Q: This unusual mask was a total mystery when I bought it, but now I would like to share it with you and your visitors. I got it for some 70 usd at a thrift shop. It had a tag with a telephone number and said ‘Bottega Artigiana per lo studio delle arti popolari’, and there is a logo branded in the inside. It was made by Gian Pietro Angelo in the town of Macomer on the island of Sardinia, Italy. I guess it is of Mediterranean pine tree, and has a bright red water color with dark varnish, which gives the mask an incredibly gloomy red color. The ring is of brass. The mask is a perfect copy of a 2500 years old terracotta mask from the antiquities which was found in1876 in the Sardinia location of San Sperate. There existed an ancient necropolis, and these so-called ‘grinning masks’ (maschera ghignante) were probably used in the tombs as talismans for the dead in order to fend off evil spirits. Archeologists believe that these objects are of Phoenician or Carthago origin and got imported into Sardinia and Sicilia by the time of the Punic Wars. So, the mask is carved very well, light and fits perfectly on the face. However, it does not seem to be a recurrent design of Sardinia carnival tradition, as I did not find any other mask like this on the internet but just one: a member of the Tumbarinos di Gavoi (Drummers of Gavoi) wears almost exactly the same mask – I am sure it’s from the same carver. So enjoy it, and any additional comments, maybe also from specialists of Sardinian masks, would be very welcomed.
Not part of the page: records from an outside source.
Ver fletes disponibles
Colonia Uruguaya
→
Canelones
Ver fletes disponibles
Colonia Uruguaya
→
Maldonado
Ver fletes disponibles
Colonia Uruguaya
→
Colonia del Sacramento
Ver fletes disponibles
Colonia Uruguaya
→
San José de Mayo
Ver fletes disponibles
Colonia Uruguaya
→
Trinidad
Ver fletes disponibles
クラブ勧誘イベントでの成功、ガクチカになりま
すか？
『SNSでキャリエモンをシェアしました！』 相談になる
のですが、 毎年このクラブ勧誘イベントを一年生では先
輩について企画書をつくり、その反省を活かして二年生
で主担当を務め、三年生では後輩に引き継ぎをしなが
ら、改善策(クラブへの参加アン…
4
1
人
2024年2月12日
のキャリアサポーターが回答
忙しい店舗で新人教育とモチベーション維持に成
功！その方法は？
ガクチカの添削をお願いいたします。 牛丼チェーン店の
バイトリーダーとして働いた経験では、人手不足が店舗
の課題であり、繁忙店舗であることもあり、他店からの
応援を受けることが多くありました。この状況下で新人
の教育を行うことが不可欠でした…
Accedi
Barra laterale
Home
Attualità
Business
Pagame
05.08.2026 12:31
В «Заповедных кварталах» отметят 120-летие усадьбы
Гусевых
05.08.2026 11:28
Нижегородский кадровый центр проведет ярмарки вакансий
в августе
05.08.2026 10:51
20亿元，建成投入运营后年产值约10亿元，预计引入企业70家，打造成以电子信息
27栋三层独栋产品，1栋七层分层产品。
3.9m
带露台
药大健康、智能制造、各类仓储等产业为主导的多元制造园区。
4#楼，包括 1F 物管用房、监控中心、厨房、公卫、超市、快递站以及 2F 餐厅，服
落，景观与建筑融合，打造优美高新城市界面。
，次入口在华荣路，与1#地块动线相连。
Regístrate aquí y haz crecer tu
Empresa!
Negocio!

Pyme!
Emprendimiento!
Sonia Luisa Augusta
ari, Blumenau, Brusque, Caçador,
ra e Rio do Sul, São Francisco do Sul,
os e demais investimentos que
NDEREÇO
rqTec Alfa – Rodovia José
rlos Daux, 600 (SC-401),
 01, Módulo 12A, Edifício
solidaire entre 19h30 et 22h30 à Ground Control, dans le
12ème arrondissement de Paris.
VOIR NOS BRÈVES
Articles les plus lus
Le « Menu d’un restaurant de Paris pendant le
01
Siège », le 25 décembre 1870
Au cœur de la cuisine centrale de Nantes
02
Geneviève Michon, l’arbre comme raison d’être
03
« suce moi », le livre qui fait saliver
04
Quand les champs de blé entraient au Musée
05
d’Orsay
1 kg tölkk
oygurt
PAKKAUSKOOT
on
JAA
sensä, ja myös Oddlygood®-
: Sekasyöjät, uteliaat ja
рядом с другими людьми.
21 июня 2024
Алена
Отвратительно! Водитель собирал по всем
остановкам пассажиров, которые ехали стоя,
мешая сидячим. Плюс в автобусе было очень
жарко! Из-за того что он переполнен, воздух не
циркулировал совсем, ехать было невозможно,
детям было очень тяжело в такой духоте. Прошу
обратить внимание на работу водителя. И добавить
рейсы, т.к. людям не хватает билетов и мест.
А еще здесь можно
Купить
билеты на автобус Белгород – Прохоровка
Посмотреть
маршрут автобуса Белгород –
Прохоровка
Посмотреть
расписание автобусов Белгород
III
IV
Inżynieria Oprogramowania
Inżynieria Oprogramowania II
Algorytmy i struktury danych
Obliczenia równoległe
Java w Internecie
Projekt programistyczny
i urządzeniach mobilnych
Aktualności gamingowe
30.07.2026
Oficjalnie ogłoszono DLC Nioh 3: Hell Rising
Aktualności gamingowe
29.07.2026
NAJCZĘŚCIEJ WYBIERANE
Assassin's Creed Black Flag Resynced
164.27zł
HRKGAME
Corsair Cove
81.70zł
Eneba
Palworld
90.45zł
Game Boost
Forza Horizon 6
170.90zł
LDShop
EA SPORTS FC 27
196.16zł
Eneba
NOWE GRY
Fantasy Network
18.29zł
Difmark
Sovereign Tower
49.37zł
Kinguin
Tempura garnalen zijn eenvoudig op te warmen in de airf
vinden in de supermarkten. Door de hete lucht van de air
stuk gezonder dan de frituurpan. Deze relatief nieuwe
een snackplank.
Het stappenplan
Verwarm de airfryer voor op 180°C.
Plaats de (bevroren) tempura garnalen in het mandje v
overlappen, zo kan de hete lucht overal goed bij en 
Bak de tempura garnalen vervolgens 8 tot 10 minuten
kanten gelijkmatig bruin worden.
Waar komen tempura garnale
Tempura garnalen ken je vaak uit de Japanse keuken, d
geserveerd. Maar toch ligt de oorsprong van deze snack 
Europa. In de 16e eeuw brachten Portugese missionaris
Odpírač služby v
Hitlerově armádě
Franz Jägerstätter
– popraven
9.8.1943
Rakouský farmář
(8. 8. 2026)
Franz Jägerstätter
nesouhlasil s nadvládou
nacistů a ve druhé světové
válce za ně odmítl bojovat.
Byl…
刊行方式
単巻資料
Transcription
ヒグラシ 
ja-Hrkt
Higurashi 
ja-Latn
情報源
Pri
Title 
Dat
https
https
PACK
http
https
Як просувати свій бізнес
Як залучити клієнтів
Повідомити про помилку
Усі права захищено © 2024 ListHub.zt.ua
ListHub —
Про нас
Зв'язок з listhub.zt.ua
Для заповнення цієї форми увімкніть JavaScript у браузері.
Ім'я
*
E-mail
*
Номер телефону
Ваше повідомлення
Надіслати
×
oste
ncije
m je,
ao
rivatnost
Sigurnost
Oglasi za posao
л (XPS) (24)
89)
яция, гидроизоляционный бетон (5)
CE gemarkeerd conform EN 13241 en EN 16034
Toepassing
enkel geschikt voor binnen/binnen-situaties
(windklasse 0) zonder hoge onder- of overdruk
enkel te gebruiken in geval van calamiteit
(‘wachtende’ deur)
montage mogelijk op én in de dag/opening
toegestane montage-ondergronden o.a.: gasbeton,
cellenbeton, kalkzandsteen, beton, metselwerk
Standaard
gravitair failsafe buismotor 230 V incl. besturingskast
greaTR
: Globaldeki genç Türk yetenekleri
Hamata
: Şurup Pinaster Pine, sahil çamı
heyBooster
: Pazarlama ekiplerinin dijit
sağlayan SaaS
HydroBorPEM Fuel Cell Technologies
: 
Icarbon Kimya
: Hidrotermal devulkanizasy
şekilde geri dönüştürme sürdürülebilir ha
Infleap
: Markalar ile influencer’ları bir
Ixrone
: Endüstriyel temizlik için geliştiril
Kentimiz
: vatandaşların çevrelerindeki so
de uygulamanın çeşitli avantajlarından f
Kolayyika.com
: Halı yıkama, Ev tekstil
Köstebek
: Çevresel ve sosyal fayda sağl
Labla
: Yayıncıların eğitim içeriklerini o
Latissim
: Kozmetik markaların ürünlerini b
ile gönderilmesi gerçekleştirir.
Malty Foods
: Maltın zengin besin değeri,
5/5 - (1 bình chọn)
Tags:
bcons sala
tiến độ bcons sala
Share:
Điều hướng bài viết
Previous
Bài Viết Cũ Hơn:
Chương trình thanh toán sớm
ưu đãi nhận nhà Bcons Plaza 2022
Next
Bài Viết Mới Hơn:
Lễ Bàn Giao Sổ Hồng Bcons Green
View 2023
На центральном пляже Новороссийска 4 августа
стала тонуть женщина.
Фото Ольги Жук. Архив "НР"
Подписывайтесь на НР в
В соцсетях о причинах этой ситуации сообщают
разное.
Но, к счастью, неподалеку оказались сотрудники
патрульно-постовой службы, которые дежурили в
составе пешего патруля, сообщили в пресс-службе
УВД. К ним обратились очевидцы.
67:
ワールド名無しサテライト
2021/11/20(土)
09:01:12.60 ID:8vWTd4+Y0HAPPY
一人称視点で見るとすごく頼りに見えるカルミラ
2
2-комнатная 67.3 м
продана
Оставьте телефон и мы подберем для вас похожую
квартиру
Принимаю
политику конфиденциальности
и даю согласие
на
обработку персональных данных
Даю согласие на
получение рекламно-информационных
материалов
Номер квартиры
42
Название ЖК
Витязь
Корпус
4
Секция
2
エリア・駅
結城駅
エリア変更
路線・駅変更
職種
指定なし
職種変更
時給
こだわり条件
A: Thanks for taking the time to write this detailed description of your interesting mask. There’s nothing I can add other than you got it for a good price. B+
Google image: phoenician mask
See the similarities in details like the three different flowers in line on the forehead, and the one on the chin.
I’ve encountered a mask like this before while traveling through Western Europe. This seems to be of Sicilian make. However, the one I found was blue with silver attachments. I discovered it in an abandoned monastery. I brought it back to the nearest village and they informed me that it was a prayer mask. Circa 1460-1500 BCE.